Jan
16
2018
--

Updating/Deleting Rows From Clickhouse (Part 2)

ClickHouse

ClickHouseIn this post, we’ll look at updating and deleting rows with ClickHouse. It’s the second of two parts.

In the first part of this post, we described the high-level overview of implementing incremental refresh on a ClickHouse table as an alternative support for UPDATE/DELETE. In this part, we will show you the actual steps and sample code.

Prepare Changelog Table

First, we create the changelog table below. This can be stored on any other MySQL instance separate from the source of our analytics table. When we run the change capture script, it will record the data on this table that we can consume later with the incremental refresh script:

CREATE TABLE `clickhouse_changelog` (
  `db` varchar(255) NOT NULL DEFAULT '',
  `tbl` varchar(255) NOT NULL DEFAULT '',
  `created_at` date NOT NULL,
  `updated_at` timestamp NOT NULL DEFAULT CURRENT_TIMESTAMP ON UPDATE CURRENT_TIMESTAMP,
  `log_file` varchar(255) NOT NULL,
  `log_pos` int(10) unsigned NOT NULL,
  PRIMARY KEY (`db`,`tbl`,`created_at`),
  KEY `log_file` (`log_file`,`log_pos`)
) ENGINE=InnoDB;

Create ClickHouse Table

Next, let’s create the target ClickhHouse table. Remember, that the corresponding MySQL table is below:

CREATE TABLE `hits` (
  `id` int(11) NOT NULL AUTO_INCREMENT,
  `type` varchar(100) DEFAULT NULL,
  `user_id` int(11) NOT NULL,
  `location_id` int(11) NOT NULL,
  `created_at` datetime DEFAULT NULL
  PRIMARY KEY (`id`),
  KEY `created_at` (`created_at`)
) ENGINE=InnoDB;

Converting this table to ClickHouse looks like below, with the addition of a “created_day” column that serves as the partitioning key:

CREATE TABLE hits (
  id Int32,
  created_day Date,
  type String,
  user_id Int32,
  location_id Int32,
  created_at Int32
) ENGINE = MergeTree PARTITION BY toMonday(created_day)
ORDER BY (created_at, id) SETTINGS index_granularity = 8192;

Run Changelog Capture

Once the tables are ready, running the change capture script. An example script can be found in this gist, which is written in Python and uses the python-mysql-replication library. This library acts as replication client, continuously downloads the binary logs from the source and sifts through it to find any UPDATE/DELETE executed against our source table.

There are a few configuration options that need to be customized in the script.

  • LOG_DB_HOST: The MySQL host where we created the
    clickhouse_changelog

     table.

  • LOG_DB_NAME: The database name where the
    clickhouse_changelog

     table is created.

  • SRC_DB_HOST: The MySQL host where we will be downloading binary logs from.
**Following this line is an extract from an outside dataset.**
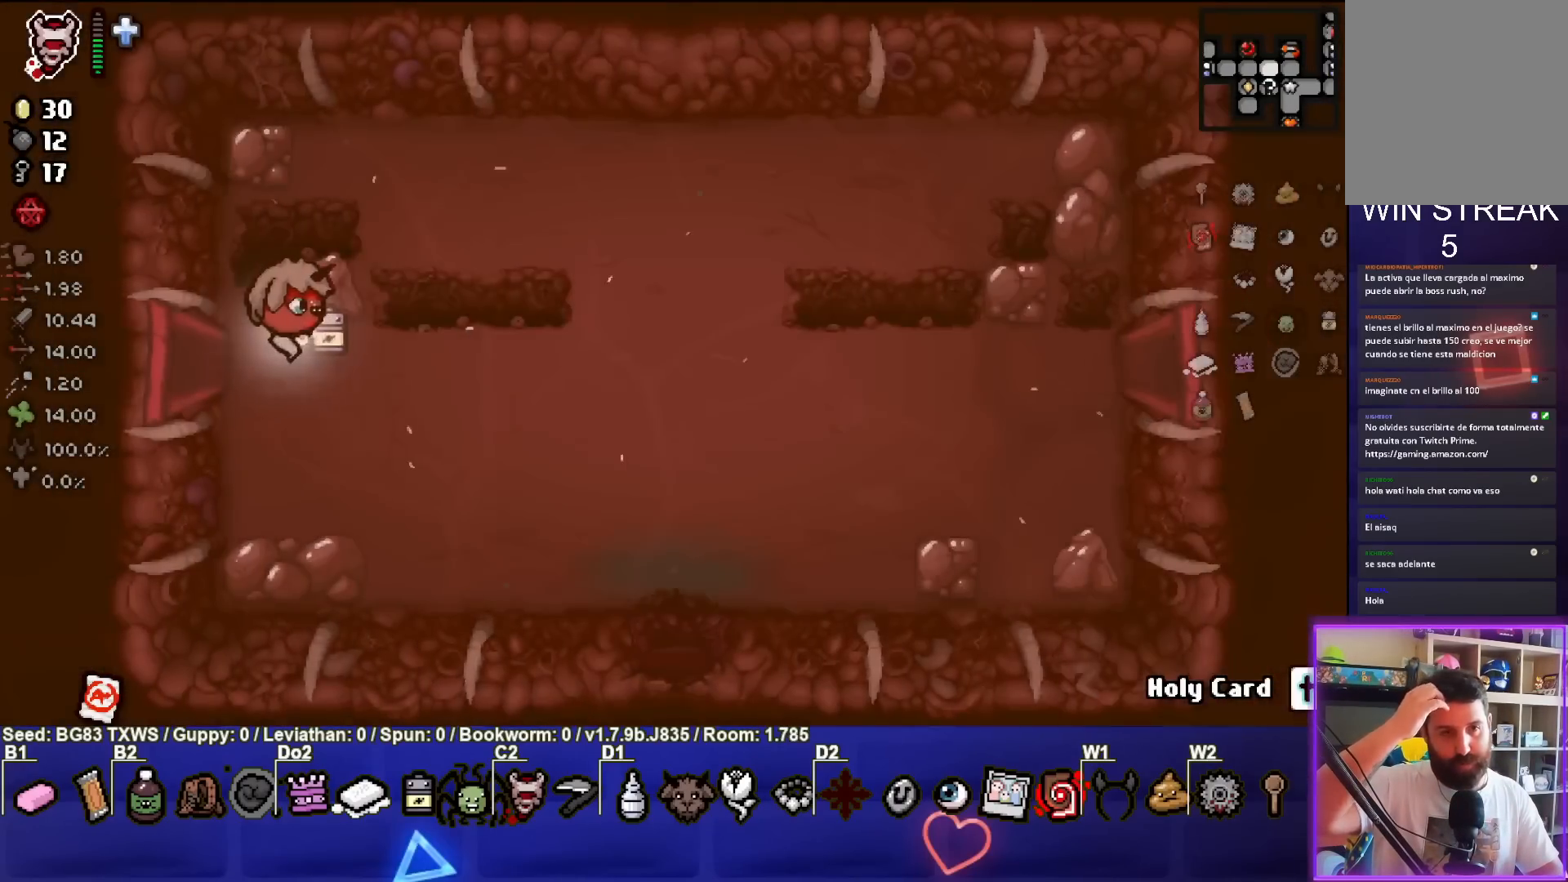
{"buttons": [], "left_stick": "right", "events": []}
This can either be a primary or secondary/replica as long as its the same server where our raw table is also located.
  • MYSQL_USER: MySQL username.
  • MYSQL_PASS: MySQL password.
  • TABLE: The table we want to watch for changes.

When the script is successfully configured and running, the

clickhouse_changelog

 table should start populating with data like below.

mysql> select * from mydb.clickhouse_changelog;
+------+------+------------+---------------------+------------------+-----------+
| db   | tbl  | created_at | updated_at          | log_file         | log_pos   |
+------+------+------------+---------------------+------------------+-----------+
| mydb | hits | 2014-06-02 | 2017-12-23 17:19:33 | mysql-bin.016353 |  18876747 |
| mydb | hits | 2014-06-09 | 2017-12-23 22:10:29 | mysql-bin.016414 |   1595314 |
| mydb | hits | 2014-06-16 | 2017-12-23 02:59:37 | mysql-bin.016166 |  33999981 |
| mydb | hits | 2014-06-23 | 2017-12-23 18:09:33 | mysql-bin.016363 |  84498477 |
| mydb | hits | 2014-06-30 | 2017-12-23 06:08:59 | mysql-bin.016204 |  23792406 |
| mydb | hits | 2014-08-04 | 2017-12-23 18:09:33 | mysql-bin.016363 |  84499495 |
| mydb | hits | 2014-08-18 | 2017-12-23 18:09:33 | mysql-bin.016363 |  84500523 |
| mydb | hits | 2014-09-01 | 2017-12-23 06:09:19 | mysql-bin.016204 |  27120145 |
+------+------+------------+---------------------+------------------+-----------+

Full Table Import

So we have our changelog capture in place, the next step is to initially populate the ClickHouse table from MySQL. Normally, we can easily do this with a 

mysqldump

 into a tab-separated format, but remember we have to transform the

created_at

 column from MySQL into ClickHouse’s

Date

 format to be used as partitioning key.

A simple way to do this is by using a simple set of shell commands like below:

SQL=$(cat <<EOF
SELECT
	id, DATE_FORMAT(created_at, "%Y-%m-%d"),
	type, user_id, location_id, UNIX_TIMESTAMP(created_at)
FROM hits
EOF
)
mysql -h source_db_host mydb -BNe "$sql" > hist.txt
cat hist.txt | clickhouse-client -d mydb --query="INSERT INTO hits FORMAT TabSeparated"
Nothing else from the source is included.